|
|
|
Cyrus
IMAP E-Mail Server Evaluation
By Dianna Laakso, UNIX Systems
Administrator
As ACS has
continued to move student E-Mail to a fully client-server
based system, we have begun evaluating several IMAP
servers. This article compares the two most popular and
widely used IMAP server implementations, the Cyrus and
the UW IMAP servers, both of which are available as
freeware.
Cyrus is an implementation of the IMAP server that was
developed at Carnegie Mellon University. The UW IMAP
server originated at the University of Washington. The
implementation that we currently use for student E-Mail
is UW IMAP server. The most basic difference between the
two implementations lies in the mailbox format. When the
decision was made several years ago to begin migrating
student E-Mail to IMAP, one of the reasons UW was chosen
was because it stores E-Mail in the traditional UNIX
(Berkeley) mailbox format. Additionally, the UW IMAP
mailboxes are stored in the location where traditional
UNIX Berkeley-style E-Mail programs expect to find them.

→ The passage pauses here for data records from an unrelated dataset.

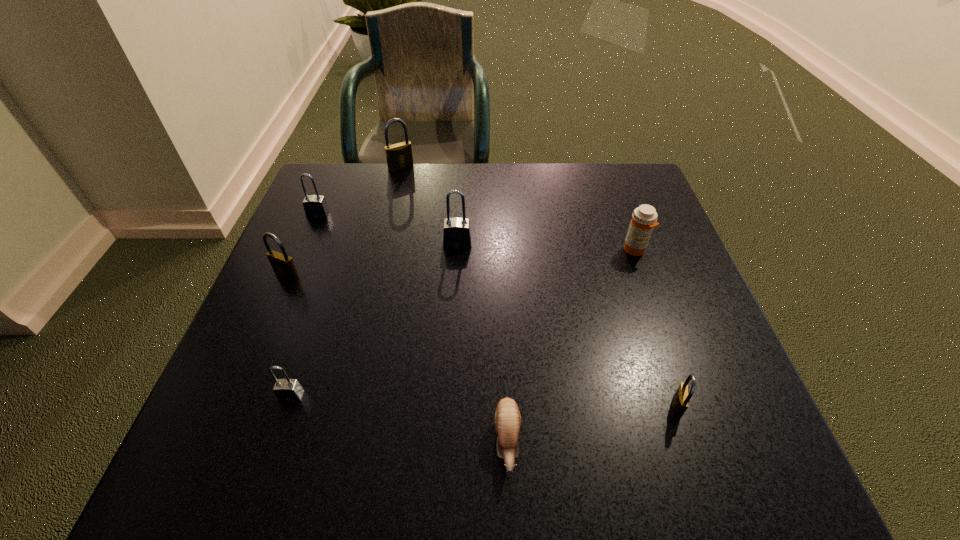
Identify the location of vacant space at the far left corner of the desktop. The image size is (960, 540). [x=319, y=167].

Locate an element on the screen. vacant space at the far right corner of the desktop is located at coordinates (597, 199).

Where is `free space that is in between the smallest gray padlock and the fourth nearest padlock`? The image size is (960, 540). free space that is in between the smallest gray padlock and the fourth nearest padlock is located at coordinates (374, 319).

You are a GUI agent. You are given a task and a screenshot of the screen. Output one action in this format:
    pyautogui.click(x=<x>, y=<y>)
    Task: Click on the free space that is in between the shortest object and the second farthest gray padlock
    
    Given the screenshot: What is the action you would take?
    pyautogui.click(x=482, y=343)

The image size is (960, 540). I want to click on vacant region between the smallest brass padlock and the second gray padlock from right to left, so click(x=484, y=401).

Find the location of a particular element. empty location between the nearest gray padlock and the second nearest gray padlock is located at coordinates (374, 319).

Image resolution: width=960 pixels, height=540 pixels. In order to click on vacant space that is in between the medicine and the nearest gray padlock in this screenshot , I will do `click(463, 323)`.

In order to click on vacant area that lies between the third padlock from right to left and the rightmost padlock in this screenshot , I will do `click(539, 288)`.

I want to click on blank region between the third object from left to right and the second biggest brass padlock, so click(289, 335).

The height and width of the screenshot is (540, 960). Identify the location of vacant space that's between the rightmost brass padlock and the medicine. (656, 329).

This backward compatibility with Berkeley-style mailbox
format allowed us to provide IMAP access to mailboxes
without requiring a full migration from Berkeley to IMAP,
and supported access to mailboxes via both IMAP clients
(Simeon, Netscape) and standard UNIX mail reading
programs (Elm, Pine). Since IMAP clients communicate
directly with the IMAP server, the format of the mail
folders is invisible to the client, and any of the many
IMAP clients may be used to access both UW and Cyrus
mailboxes.
Let's review a few facts about our current E-Mail
system:
- Incoming mailboxes (estimated 20,000) all reside
on a single disk partition, /var/spool/, on the
machine that serves as our IMAP server (Jove).
- Personal mail folders reside in user home
directory space (~user/mail/).
- There are no quotas on incoming mail.
- All mail is stored in Berkeley mailbox format.
There are definite disadvantages to our E-Mail
paradigm:
- Storing all inboxes on a single disk partition
severely limits scalability.
- There is no mechanism for controlling the size of
inboxes or folders on a per-folder basis.
- Storing personal folders in home directories
makes administration of the folders awkward.
- The UW IMAP server does not support multiple
simultaneously write accesses on a single mailbox
(multiple read-accesses are supported, however).
- UW IMAP server does not directly support access
control lists (ACLs) on mailboxes, but relies on
a separate protocol (IMSP) to provide access
control.
The Cyrus IMAP implementation has features that solve
many of the problems cited above. Some of Cyprus' most
notable features and advantages over UW are described
below.
Features and Advantages of the Cyrus IMAP
Implementation
- Cross-partition mailbox storage.
There's a definite advantage to having the
capability of spreading the mailbox database
across disks and/or machines. As the mail
database grows (a rough estimate of our growth is
20% per semester), it can be restructured and
distributed across resources in some logical way,
rather than solving the problem by simply moving
the mail database to a larger disk.
If, for example, we were to fill our user home
directory disk partition on Jove, then under our
current scheme, we would have to copy all user
directories and files, not just mail folders, to
a new, larger disk. Our user home directory
partition is not a single disk, but rather, an
array of disks that is nearly 120 GB in size. To
copy 120 GB of data from one disk array to
another could require a full day of downtime (and
perhaps even more if all did not go well).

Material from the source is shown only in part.